Give the records once more, exactly as they stand.

(EXERCISE DATA begins)

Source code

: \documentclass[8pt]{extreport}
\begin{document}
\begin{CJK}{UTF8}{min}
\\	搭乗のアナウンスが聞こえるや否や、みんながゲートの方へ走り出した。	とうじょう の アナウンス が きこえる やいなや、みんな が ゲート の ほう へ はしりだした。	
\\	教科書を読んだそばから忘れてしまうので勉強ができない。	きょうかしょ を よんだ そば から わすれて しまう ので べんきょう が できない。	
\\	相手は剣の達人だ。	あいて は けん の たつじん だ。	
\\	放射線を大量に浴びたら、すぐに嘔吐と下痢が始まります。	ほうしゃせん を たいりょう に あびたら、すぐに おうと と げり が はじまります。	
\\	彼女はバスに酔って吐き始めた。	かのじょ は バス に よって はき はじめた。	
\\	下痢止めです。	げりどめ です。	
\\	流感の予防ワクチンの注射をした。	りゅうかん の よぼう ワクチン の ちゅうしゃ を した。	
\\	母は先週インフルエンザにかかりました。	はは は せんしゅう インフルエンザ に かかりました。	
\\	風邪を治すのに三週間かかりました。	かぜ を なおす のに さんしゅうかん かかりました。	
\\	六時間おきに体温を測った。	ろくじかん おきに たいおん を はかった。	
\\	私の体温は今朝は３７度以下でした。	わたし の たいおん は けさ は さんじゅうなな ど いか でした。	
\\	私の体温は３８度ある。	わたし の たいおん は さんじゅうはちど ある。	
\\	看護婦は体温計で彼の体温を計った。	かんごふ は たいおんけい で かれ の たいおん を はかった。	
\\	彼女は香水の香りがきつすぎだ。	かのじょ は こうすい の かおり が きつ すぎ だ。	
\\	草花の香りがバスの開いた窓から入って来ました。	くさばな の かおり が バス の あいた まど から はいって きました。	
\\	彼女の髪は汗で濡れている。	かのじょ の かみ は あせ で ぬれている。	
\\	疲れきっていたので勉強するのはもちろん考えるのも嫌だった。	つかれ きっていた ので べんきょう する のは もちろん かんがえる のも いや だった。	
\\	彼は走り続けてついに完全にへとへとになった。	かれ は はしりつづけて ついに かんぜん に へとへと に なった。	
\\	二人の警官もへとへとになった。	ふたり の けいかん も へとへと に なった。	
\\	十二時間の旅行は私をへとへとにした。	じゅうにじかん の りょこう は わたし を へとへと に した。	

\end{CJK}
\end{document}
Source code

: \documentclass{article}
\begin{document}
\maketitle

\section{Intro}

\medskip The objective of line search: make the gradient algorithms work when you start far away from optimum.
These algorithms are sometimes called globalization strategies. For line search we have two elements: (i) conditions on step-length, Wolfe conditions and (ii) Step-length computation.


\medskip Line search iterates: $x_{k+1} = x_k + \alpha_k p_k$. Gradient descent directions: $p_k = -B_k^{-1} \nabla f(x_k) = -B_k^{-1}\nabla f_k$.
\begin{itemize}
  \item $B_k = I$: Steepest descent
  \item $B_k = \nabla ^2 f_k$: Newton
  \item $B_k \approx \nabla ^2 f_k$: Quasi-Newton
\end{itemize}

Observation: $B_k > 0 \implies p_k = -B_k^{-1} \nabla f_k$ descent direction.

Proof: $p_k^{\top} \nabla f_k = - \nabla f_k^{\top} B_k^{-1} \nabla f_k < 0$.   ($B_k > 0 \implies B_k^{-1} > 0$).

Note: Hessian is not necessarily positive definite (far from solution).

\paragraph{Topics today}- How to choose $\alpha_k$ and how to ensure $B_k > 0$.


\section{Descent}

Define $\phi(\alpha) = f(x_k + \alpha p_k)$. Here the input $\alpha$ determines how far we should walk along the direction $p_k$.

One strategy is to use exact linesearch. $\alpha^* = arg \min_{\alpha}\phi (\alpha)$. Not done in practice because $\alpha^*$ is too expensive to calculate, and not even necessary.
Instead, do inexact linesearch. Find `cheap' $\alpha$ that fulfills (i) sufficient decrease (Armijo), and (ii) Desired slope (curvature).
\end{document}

(EXERCISE DATA ends)

ANSWER SPACE:
Source code

: \documentclass[8pt]{extreport}
\begin{document}
\begin{CJK}{UTF8}{min}
\\	搭乗のアナウンスが聞こえるや否や、みんながゲートの方へ走り出した。	とうじょう の アナウンス が きこえる やいなや、みんな が ゲート の ほう へ はしりだした。	
\\	教科書を読んだそばから忘れてしまうので勉強ができない。	きょうかしょ を よんだ そば から わすれて しまう ので べんきょう が できない。	
\\	相手は剣の達人だ。	あいて は けん の たつじん だ。	
\\	放射線を大量に浴びたら、すぐに嘔吐と下痢が始まります。	ほうしゃせん を たいりょう に あびたら、すぐに おうと と げり が はじまります。	
\\	彼女はバスに酔って吐き始めた。	かのじょ は バス に よって はき はじめた。	
\\	下痢止めです。	げりどめ です。	
\\	流感の予防ワクチンの注射をした。	りゅうかん の よぼう ワクチン の ちゅうしゃ を した。	
\\	母は先週インフルエンザにかかりました。	はは は せんしゅう インフルエンザ に かかりました。	
\\	風邪を治すのに三週間かかりました。	かぜ を なおす のに さんしゅうかん かかりました。	
\\	六時間おきに体温を測った。	ろくじかん おきに たいおん を はかった。	
\\	私の体温は今朝は３７度以下でした。	わたし の たいおん は けさ は さんじゅうなな ど いか でした。	
\\	私の体温は３８度ある。	わたし の たいおん は さんじゅうはちど ある。	
\\	看護婦は体温計で彼の体温を計った。	かんごふ は たいおんけい で かれ の たいおん を はかった。	
\\	彼女は香水の香りがきつすぎだ。	かのじょ は こうすい の かおり が きつ すぎ だ。	
\\	草花の香りがバスの開いた窓から入って来ました。	くさばな の かおり が バス の あいた まど から はいって きました。	
\\	彼女の髪は汗で濡れている。	かのじょ の かみ は あせ で ぬれている。	
\\	疲れきっていたので勉強するのはもちろん考えるのも嫌だった。	つかれ きっていた ので べんきょう する のは もちろん かんがえる のも いや だった。	
\\	彼は走り続けてついに完全にへとへとになった。	かれ は はしりつづけて ついに かんぜん に へとへと に なった。	
\\	二人の警官もへとへとになった。	ふたり の けいかん も へとへと に なった。	
\\	十二時間の旅行は私をへとへとにした。	じゅうにじかん の りょこう は わたし を へとへと に した。	

\end{CJK}
\end{document}
Source code

: \documentclass{article}
\begin{document}
\maketitle

\section{Intro}

\medskip The objective of line search: make the gradient algorithms work when you start far away from optimum.
These algorithms are sometimes called globalization strategies. For line search we have two elements: (i) conditions on step-length, Wolfe conditions and (ii) Step-length computation.


\medskip Line search iterates: $x_{k+1} = x_k + \alpha_k p_k$. Gradient descent directions: $p_k = -B_k^{-1} \nabla f(x_k) = -B_k^{-1}\nabla f_k$.
\begin{itemize}
  \item $B_k = I$: Steepest descent
  \item $B_k = \nabla ^2 f_k$: Newton
  \item $B_k \approx \nabla ^2 f_k$: Quasi-Newton
\end{itemize}

Observation: $B_k > 0 \implies p_k = -B_k^{-1} \nabla f_k$ descent direction.

Proof: $p_k^{\top} \nabla f_k = - \nabla f_k^{\top} B_k^{-1} \nabla f_k < 0$.   ($B_k > 0 \implies B_k^{-1} > 0$).

Note: Hessian is not necessarily positive definite (far from solution).

\paragraph{Topics today}- How to choose $\alpha_k$ and how to ensure $B_k > 0$.


\section{Descent}

Define $\phi(\alpha) = f(x_k + \alpha p_k)$. Here the input $\alpha$ determines how far we should walk along the direction $p_k$.

One strategy is to use exact linesearch. $\alpha^* = arg \min_{\alpha}\phi (\alpha)$. Not done in practice because $\alpha^*$ is too expensive to calculate, and not even necessary.
Instead, do inexact linesearch. Find `cheap' $\alpha$ that fulfills (i) sufficient decrease (Armijo), and (ii) Desired slope (curvature).
\end{document}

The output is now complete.